There were enough bathrooms inside the convention center to avoid a huge waiting fiasco, but they were so far apart that when you got into a line you didn’t want to check the other ones in case your line opened up. I went around 6:20 and I think it took about 15 minutes to finally make it in and out.
I headed out with a friend to the start, but we decided to hit the bathrooms one last time. There were more than enough port-a-potties to make it quick; it took about 5 minutes to be in and out. I think having the start closer to the convention center was a really great idea logistically. Previous years the convention center wasn’t even open before the race, which I think is a huge mistake and I hope it never happens again.
We were able to navigate as close to the start as we needed; there aren’t corrals since the race isn’t as large as bigger cities. We lined up between the 1:45 and 1:50 pacers and could see the start; it took about :30 to cross the timing mats. One thing I didn’t like (but knew ahead of time from previous years) is the corral is wider than any area you need to pass through coming up. There was a sign on the side of the road and I couldn’t tell you what it said, but somebody tripped over it. There was also a little congestion as the air horn went off and everyone went forward, but had to squeeze in another 5-7′ on each side.

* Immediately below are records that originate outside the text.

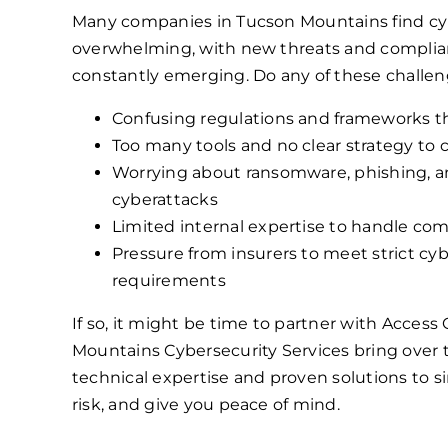
Many companies in Tucson Mountains find cy
overwhelming, with new threats and compli
constantly emerging. Do any of these challen
Confusing regulations and frameworks th
Too many tools and no clear strategy to
Worrying about ransomware, phishing, a
cyberattacks
Limited internal expertise to handle com
Pressure from insurers to meet strict cy
requirements
If so, it might be time to partner with Acces
Mountains Cybersecurity Services bring over 
technical expertise and proven solutions to si
risk, and give you peace of mind.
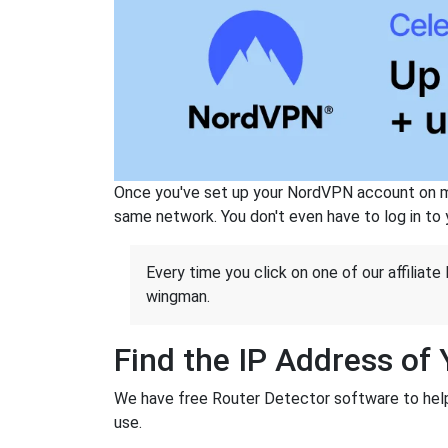
Once you've set up your NordVPN account on mu
same network. You don't even have to log in to yo
Every time you click on one of our affiliate 
wingman.
Find the IP Address of
We have free Router Detector software to help y
use.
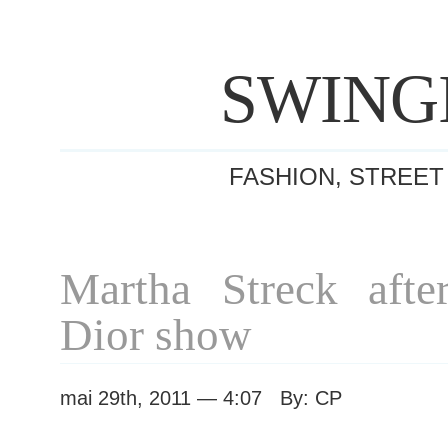
SWING
FASHION, STREET
Martha Streck after
Dior show
mai 29th, 2011 — 4:07 By: CP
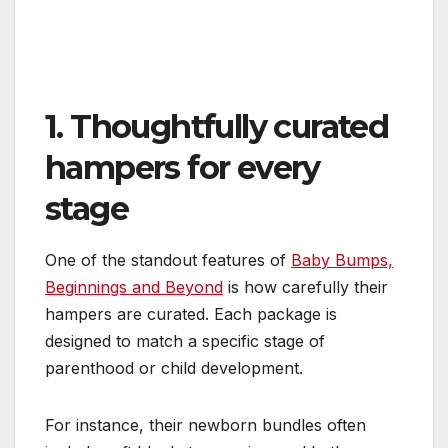
1. Thoughtfully curated
hampers for every
stage
One of the standout features of
Baby Bumps,
Beginnings and Beyond
is how carefully their
hampers are curated. Each package is
designed to match a specific stage of
parenthood or child development.
For instance, their newborn bundles often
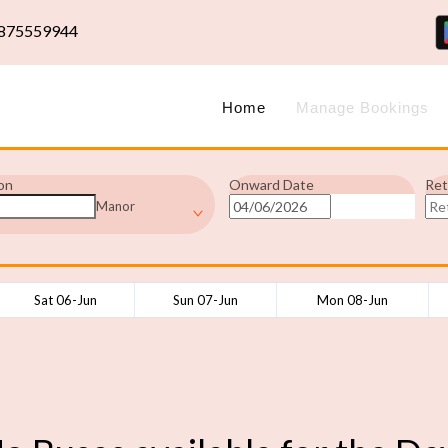
875559944
Home
Manage Bookings
on
Onward Date
Ret
Manor
Sat 06-Jun
Sun 07-Jun
Mon 08-Jun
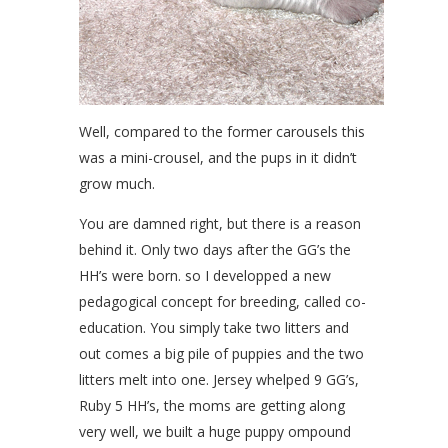
Well, compared to the former carousels this
was a mini-crousel, and the pups in it didn’t
grow much.
You are damned right, but there is a reason
behind it. Only two days after the GG’s the
HH’s were born. so I developped a new
pedagogical concept for breeding, called co-
education. You simply take two litters and
out comes a big pile of puppies and the two
litters melt into one. Jersey whelped 9 GG’s,
Ruby 5 HH’s, the moms are getting along
very well, we built a huge puppy ompound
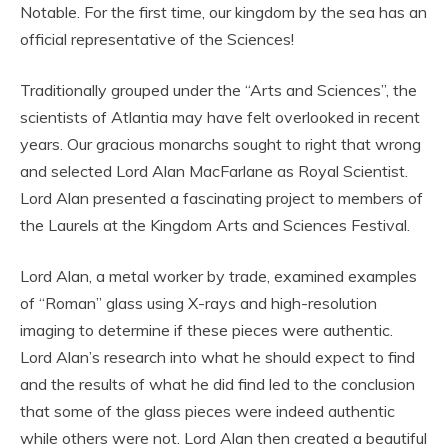
Notable. For the first time, our kingdom by the sea has an
official representative of the Sciences!
Traditionally grouped under the “Arts and Sciences”, the
scientists of Atlantia may have felt overlooked in recent
years. Our gracious monarchs sought to right that wrong
and selected Lord Alan MacFarlane as Royal Scientist.
Lord Alan presented a fascinating project to members of
the Laurels at the Kingdom Arts and Sciences Festival.
Lord Alan, a metal worker by trade, examined examples
of “Roman” glass using X-rays and high-resolution
imaging to determine if these pieces were authentic.
Lord Alan’s research into what he should expect to find
and the results of what he did find led to the conclusion
that some of the glass pieces were indeed authentic
while others were not. Lord Alan then created a beautiful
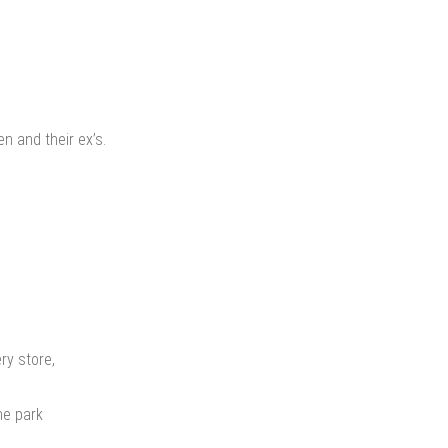
en and their ex’s.
ry store,
he park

The Gatorade and water stations start at mile 2, continuing every two miles until mile 17, which then has stops every mile through the finish. Normally I think this would be fine, but I think there was a water stop missing or a little late. I didn’t take the mile 2 or 4 water stops, but then I didn’t come across another water stop until around mile 7.5. The rest of the stops seemed to be appropriately spaced beyond this, however. Each stop had plenty of volunteers, in my opinion and I ran into no issues.
As far as spectators, the half is decently spectated. Don’t expect hoards of people until you’re near the marina or the finish, though. It’s mostly handfuls of families cheering for their loved ones on some corners and the water station volunteers. When you pass through the relay points, the runners that are there waiting will cheer and that’s always a good boost.
As far as the course, there’s a pretty good overview of the elevation changes and strategies here. You have to enter your email address, but it’s written really well. The course is fast and relatively flat, but if you’re trying to PR or BQ, I’d recommend studying at this level of detail.
As far as the finish, it’s typical. The medals are handed out by military personnel, Buffalo Bills players (usually ones you don’t know), and potential other local celebrities. With the convention center there, it’s easy to get upstairs to pick up your stuff and navigate to the important things: beer and food. Once inside, there’s more than enough space to eat, drink, and stretch on your own.
Overall, I think the race has really come along in recent years. Due to construction, the race course has changed a couple times recently so that could be a pro or con for you, depending on how you look at it. For us in Buffalo, the construction is good — it means our waterfront is finally being developed into a great place for locals and tourists. I imagine once the construction is complete, the race will return to the old course, or similar, since they’ll want to showcase all of that off.
Even with little hiccups this year, I expect that the next few years things will smooth out. I wouldn’t be surprised if selling out becomes the norm, or even better, if they allow more registrants and the race continues to grow.